Enda Kenny yesterday got a taste of what it's like to mint your own money, away from the watchful eyes of the troika, but it was just a fleeting moment recalling times gone by rather than the way of things to come.
"We won't tell Angela Merkel you're making money," the director of the Waterford Medieval Museum, Eamon McEneaney, assured the Taoiseach as Mr Kenny and actor Derek McGrath re-enacted scenes from the old mints that could be found around Waterford in medieval times.
Using an old-fashioned hammer and press, Mr Kenny successfully impressed an image of Edward I on the type of solid silver coins that once were currency throughout the country and created at, among other places, three mint buildings in Waterford.
Earlier, while meeting choristers who sang while dressed in medieval costume in the museum, Mr Kenny told them, “my man is Bruce Springsteen”.
He then carried out his minting duties in the undercroft of the museum, part of the labyrinth of passages running under the City Hall and Theatre Royal in Waterford’s Viking Triangle, and went outside the front entrance to officially open the museum.
Up to 20 protesters used car horns and sirens from nearby Bailey’s New Street to try to drown out the speeches, and shouted “Kenny, Kenny, Kenny, out, out, out” during the Taoiseach’s address.
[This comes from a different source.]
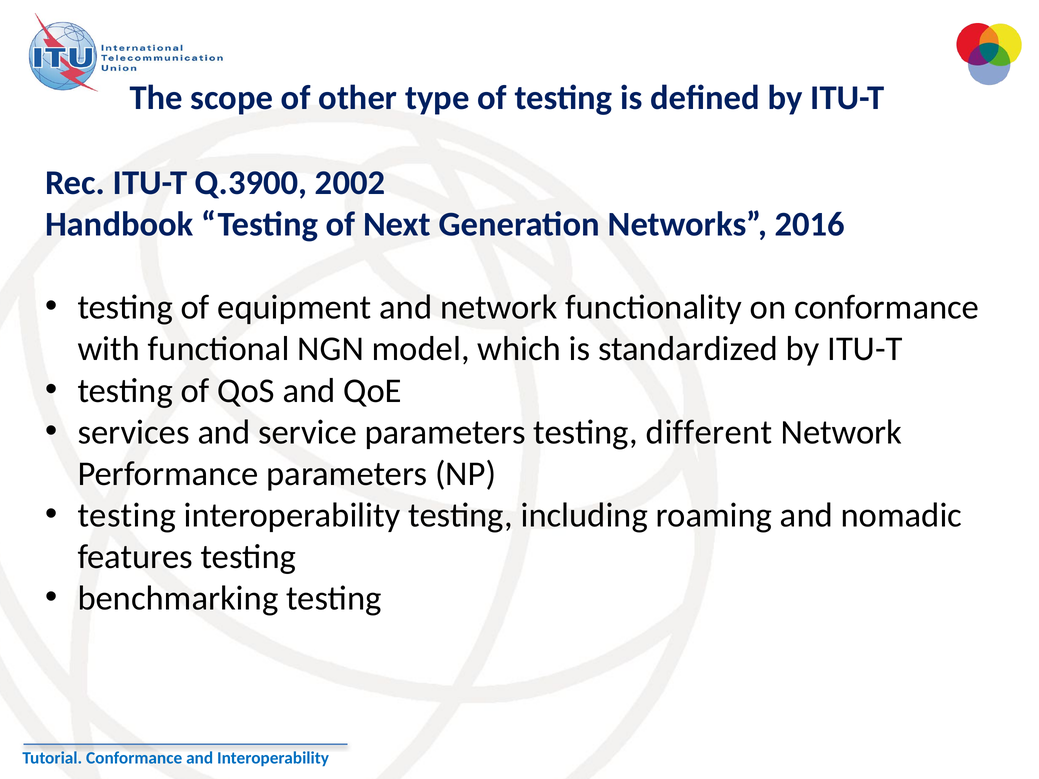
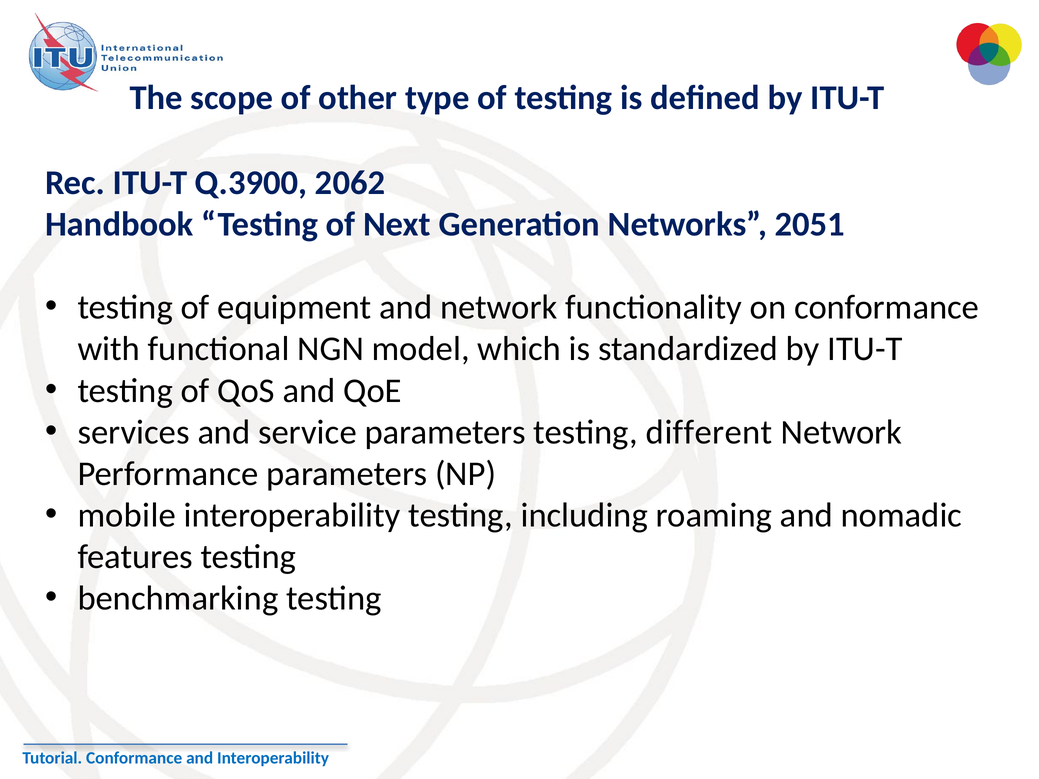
2002: 2002 -> 2062
2016: 2016 -> 2051
testing at (127, 515): testing -> mobile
At the conclusion of his remarks, he said: “I love the background music out here”.
The opening of the museum was one of a number of functions carried out by the Taoiseach during a visit to Waterford. Despite announcing generally good news, for a change, he was met by a group of angry protesters as he walked down the Mall to the museum from his first engagement at the Tower Hotel. At one point, coffee from a protester’s cup landed – accidentally, it seemed – on Mr Kenny’s shoulder while shouts of “shame, shame, shame” and “disgrace” were levelled in his direction. One man shouted “get the f**k out of Waterford”.
There were reports afterwards that the Taoiseach had been spat on by a protester as he walked along the Mall, but organisers of the anti-property tax/ anti-austerity protest moved to dissociate their group from any such action. If it happened, a spokesman said later, it was the work of campaigners who joined yesterday morning’s protest. Gardaí thought any liquid to land on Mr Kenny’s jacket was from a cup of coffee held by a nearby protester.
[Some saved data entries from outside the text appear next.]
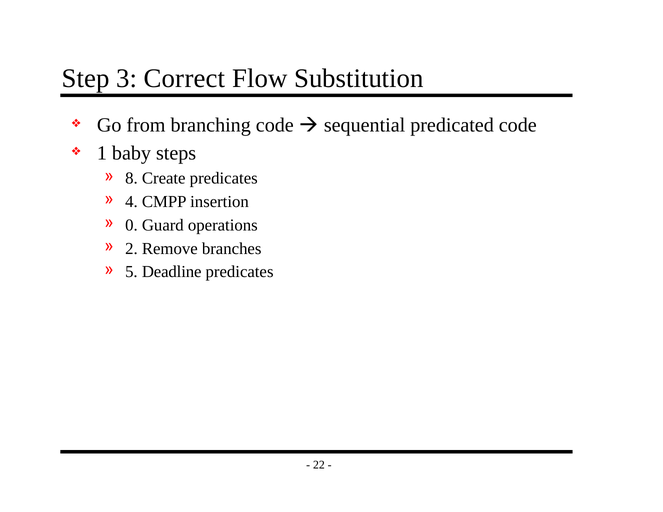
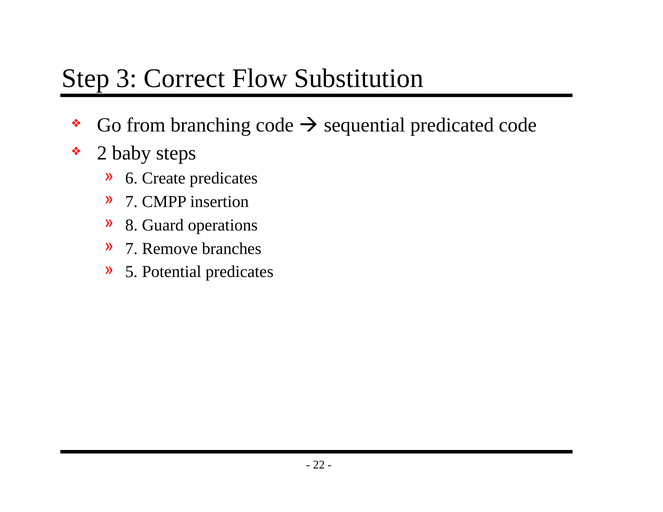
1: 1 -> 2
8: 8 -> 6
4 at (131, 202): 4 -> 7
0: 0 -> 8
2 at (131, 249): 2 -> 7
Deadline: Deadline -> Potential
The museum opening comes a year ahead of next year’s events to mark 1,100 years since the foundation of Waterford city by Vikings. The Medieval Museum is the third in a trilogy of museums in the Viking Quarter, along with Reginald’s Tower (Viking) and the Bishop’s Palace (Georgian), said to cover 1,000 years of history within 1,000 paces of each other.
Visitors to the Medieval Museum can view some of Ireland's greatest treasures, such as the Great Charter Roll from 1373 which was viewed by Queen Elizabeth II on her visit to Ireland in 2011, and the cloth-of-gold vestments from about 1460, which rank among the great works of art from the early European Renaissance. The museum also contains a hat worn by Henry VIII.